Falling in and then out of love is a universal experience that often brings sadness, grief and heartbreak, and with time, hope and healing. Photographer Diana Markosian used her camera lens to document these complex feelings in her new project, Replaced.
She brings the viewer on her journey of having, losing and reclaiming love, in a project that blurs documentary and fiction. “[The moments] no longer existed in the way they had, and I wanted to reclaim them,” she says. “I wanted to feel that I could exist in my own story again.”
To document their relationship, Markosian and her team worked with an actor to play her ex-partner. Each intimate image from the series is a replica of a moment once shared with her ex and now shared between her and the actor. Her connection to him deliberately led to his being cast as her partner in the series so that the experience would feel as real as possible.
With the actor, she visited Miami, Paris, Naples, Capri and Nice, all places she had once traveled to with her ex-partner. “These locations carry an existing weight of romantic myth,” she says. “They are already shaped by cultural narratives of love, desire and idealized experience.”
She stayed at the same hotels and did the activities they had once done together, describing the experience as painful but cathartic. “It hurts so much, watching myself be replaced, watching those memories erased, and I didn’t want to live in this any more,” she says. “I’m so grateful that the project happened quickly.”
One of the most tender moments she recreates with the model appears in an image of them seated in a bathtub, holding one another with a red light glowing around them. Their vulnerability allows the viewer to reflect on a delicate moment between two people whose past love no longer exists, fostering empathy and prompting the audience to reflect on their own past relationships.
Creating these intimate photographs enabled her to contemplate her journey. “I wanted to acknowledge how these same spaces can be reoccupied,” she says, before adding:“If anything, [the project] just showed me how much I loved this person.”
For the past 16 years, Markosian has not let go of her camera, often using it to reach back and understand her past. “Art has given me a way of processing.
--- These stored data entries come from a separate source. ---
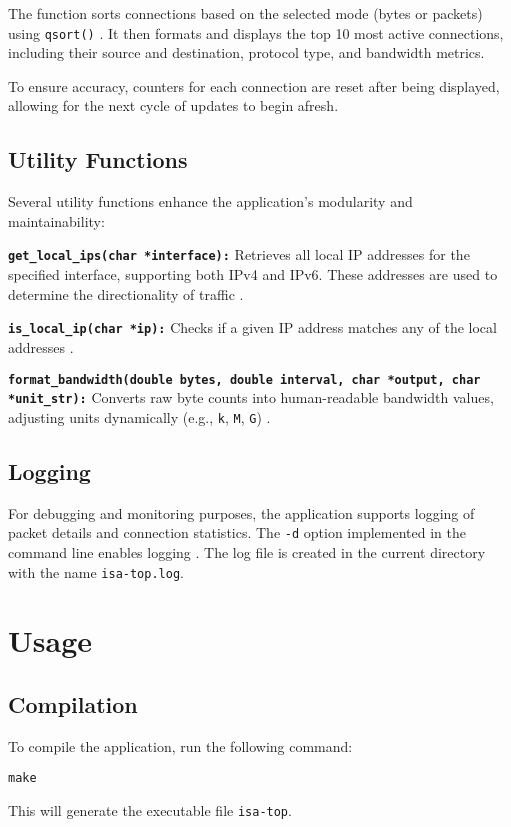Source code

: \documentclass[12pt]{extarticle}
\begin{document}
The function sorts connections based on the selected mode (bytes or packets) using \texttt{qsort()} \cite{linuxman}. It then formats and displays the top 10 most active connections, including their source and destination, protocol type, and bandwidth metrics.

To ensure accuracy, counters for each connection are reset after being displayed, allowing for the next cycle of updates to begin afresh.

\subsection{Utility Functions}

Several utility functions enhance the application's modularity and maintainability:

\textbf{\texttt{get\_local\_ips(char *interface):}} Retrieves all local IP addresses for the specified interface, supporting both IPv4 and IPv6. These addresses are used to determine the directionality of traffic \cite{linuxman}.

\textbf{\texttt{is\_local\_ip(char *ip):}} Checks if a given IP address matches any of the local addresses \cite{beej}.

\textbf{\texttt{format\_bandwidth(double bytes, double interval, char *output, char *unit\_str):}} Converts raw byte counts into human-readable bandwidth values, adjusting units dynamically (e.g., \texttt{k}, \texttt{M}, \texttt{G}) \cite{linuxman}.

\subsection{Logging}

For debugging and monitoring purposes, the application supports logging of packet details and connection statistics. The \texttt{-d} option implemented in the command line enables logging \cite{libpcap}. The log file is created in the current directory with the name \texttt{isa-top.log}.

\section{Usage}

\subsection{Compilation}
To compile the application, run the following command:
\begin{verbatim}
make
\end{verbatim}
This will generate the executable file \texttt{isa-top}.
\end{document}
I was studying writing, and suddenly found myself holding a camera and not wanting to let go of it; it became just a friend in my life,” she says.
She first picked up a camera at 20, during graduate school at Columbia University. After graduating with a master’s degree in journalism, she wanted to see the world, so she moved back to Moscow, Russia, where she was born. There she taught herself how to use the camera.
Today, her lens serves as a tool for reconnecting with her past life and reclaiming it as her own.
In her previous, highly regarded photo monograph Father, she demonstrates her unique ability to reveal the unseen past through her images. Working on the book for 10 years, she depicts her journey of finding her father after 15 years of no contact, following her move to California in 1996 from Armenia, where he lives.
“Father, my previous work of the past decade, it’s all rooted in memory, and I think what’s beautiful about memory, there’s a blend of fiction, interpretation, and it’s very subjective,” she says. “So I think I love exists in that territory because none of it is really real.”
Her fascination with the blurred line between reality and interpretation takes a more literal turn in her latest project. Her photographs in Replaced reconstruct the vulnerable moments she shared with her ex-partner. Through images and diary notes, she reflects on her feelings after her former partner replaced her with someone new in his life.
The exhibition, now on view at Gallerie d’Italia in Turin, Italy, reflects her emotional state through the evolution of their partnership. The gallery space is a mockup of a hotel she once visited with her ex. The images on the walls are divided between two spaces: on one side is a pink-painted wall representing the love they shared, and on the other is a black-painted wall symbolizing the love they lost.
Reliving these moments became “slightly traumatizing” for her as she confronted the past, she says. “I wish I had a different book to make, and it wasn’t on heartbreak, and it could have been something else. I say that this is a love story because it is. But it’s not the sort of book that I wish I was making, and ultimately, art has been a way of making sense of things that haven’t felt OK in my life,” she says.
For Markosian, the purpose of the work is not to get over her ex-partner, but to heal and reflect on the past. “It’s not about being over somebody. It’s about processing,” she says. She envisions her photography helping someone else through heartbreak. “What I hope,” she says, “is that someone can recognize themselves in my work and, in doing so, begin to find their own way toward healing.”